Jep struggles to recover his passion for life, and finally finds it within the city. The film is a wild, long ride, visually packed with indulgent colors and lights. It provides pure cinematic indulgence through a fantastic escape into dark corners and bright landscapes of the fabulous Italian city. Filmmaker spoke with Sorrentino during the festival about his film, which explores his country’s missed opportunities, the fatigue of living and the distracting nature of city dwelling.
Filmmaker: What are we to take from Jep’s failures in life?
Sorrentino: It’s very much a film about the time flowing and with the flowing of time, the time that we end up wasting in our lives. That’s why it becomes burdensome and we are all dealing with the aspect of death. But through this fatigue, this weight of our life on all of us, we somehow give dignity to the life that we are living.
Filmmaker: After watching the film, should we feel happy about the state of Rome today?

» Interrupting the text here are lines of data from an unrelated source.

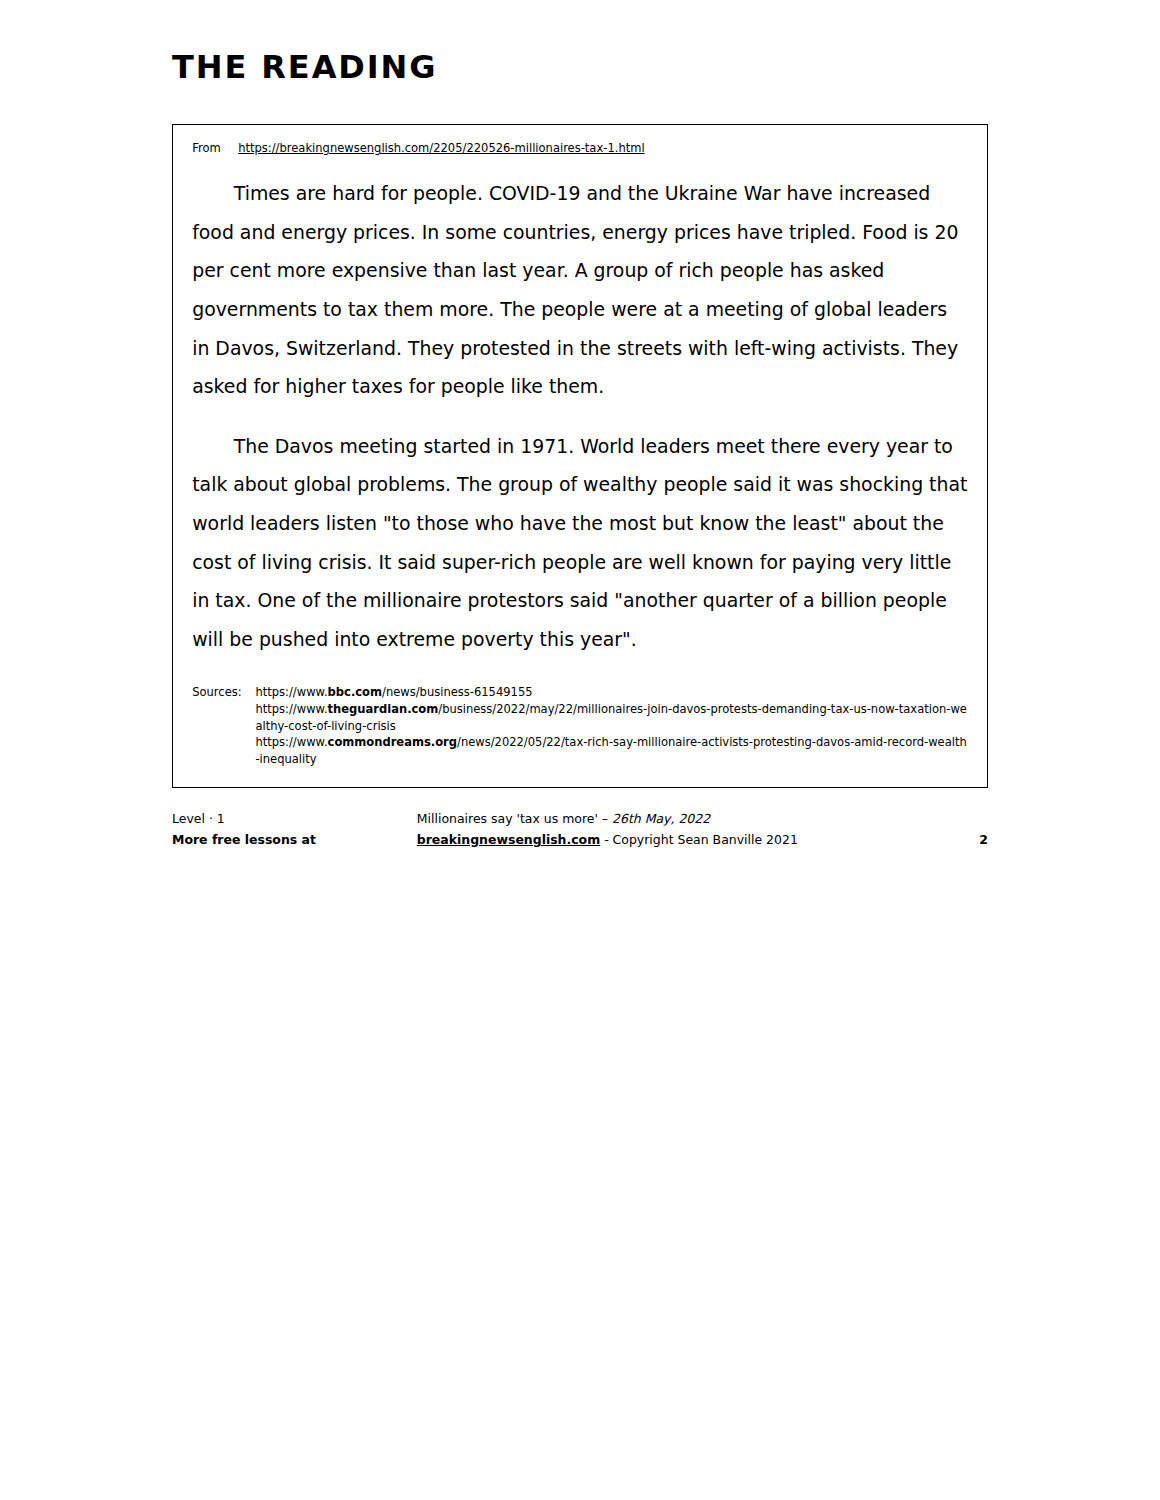THE READING
From https://breakingnewsenglish.com/2205/220526-millionaires-tax-1.html
Times are hard for people. COVID-19 and the Ukraine War have increased food and energy prices. In some countries, energy prices have tripled. Food is 20 per cent more expensive than last year. A group of rich people has asked governments to tax them more. The people were at a meeting of global leaders in Davos, Switzerland. They protested in the streets with left-wing activists. They asked for higher taxes for people like them.
The Davos meeting started in 1971. World leaders meet there every year to talk about global problems. The group of wealthy people said it was shocking that world leaders listen "to those who have the most but know the least" about the cost of living crisis. It said super-rich people are well known for paying very little in tax. One of the millionaire protestors said "another quarter of a billion people will be pushed into extreme poverty this year".
Sources:
https://www.bbc.com/news/business-61549155
https://www.theguardian.com/business/2022/may/22/millionaires-join-davos-protests-demanding-tax-us-now-taxation-wealthy-cost-of-living-crisis
https://www.commondreams.org/news/2022/05/22/tax-rich-say-millionaire-activists-protesting-davos-amid-record-wealth-inequality
Level · 1
Millionaires say 'tax us more' – 26th May, 2022
More free lessons at
breakingnewsenglish.com - Copyright Sean Banville 2021
2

Sorrentino: Yes and no, actually. No, because it could be better than it is. And yes, because behind the world, which is portrayed in the film, which is vulgar and decadent and cheap, there is indeed beauty in Rome. But you wouldn’t find it in one day. So if you want to come, you have to spend some time there in order to find the beauty.
I think the film tries to express the present time. That was my ideal of course, and then this is done by reinventing reality and fictionalizing it. But, of course, as often happens through fantasy and invention, you can find truth in a way.
Italy has often been a country with millions of opportunities that have been missed along the way. And that’s why Jep is missing out on his opportunities. He’s wasting his talents and missing out on his life in doing so.
There’s one thing that I like about Rome that was stated by Napoleon: that from sublime to pathetic is only one step away. And in Rome there’s a constant shifting between sublime and pathetic.
Filmmaker: Your films also go quickly from sublime to pathetic. What do you find so interesting in the grotesque?
Sorrentino: I cannot honestly answer that. I don’t know why but I like it. I like grotesque film. It’s like asking somebody why do you prefer white wine or red wine. There’s no answer to it.
But if you think about it, it’s something that we all like at the end of the day. If we had the best ballerina in the world performing in a beautiful dance at the moment, and then she suddenly stumbled and became clumsy, we would all remember that moment when she failed and made herself grotesque and not at her best performance.
So I just wait for people to stumble.
Filmmaker: Director of photography Luca Bigazzi’s images stick with us long after watching the film. What was it like collaborating with him this time around?
Sorrentino: Well, it was a long process actually. I had one idea that was very clear in my mind: I wanted the lights to move in the film. I liked very much this idea. So either the lights were moving or the characters moved in and out of the lights all the time. And it was quite funny to see behind the scenes the director of photography moving around with the lights, instead of having a light source and him moving around.
Filmmaker Magazine: What did you learn from making this film?
Sorrentino: I’m afraid you never learn from experience, but experiences can be very funny. Luckily, from my point of view you cannot capitalize on filmmaking. There’s no connection between what you do before and what you do after. It’s just a simple, single, wonderful experience that has no influence on what you do afterward. That’s my point of view. You can just make films and they become a beautiful memory, but you don’t learn from them.
And I can say because I’ve seen this from experience, that when a director says, “I’m going to do this because I’ve done this already and I know it works,” he’s making a mistake.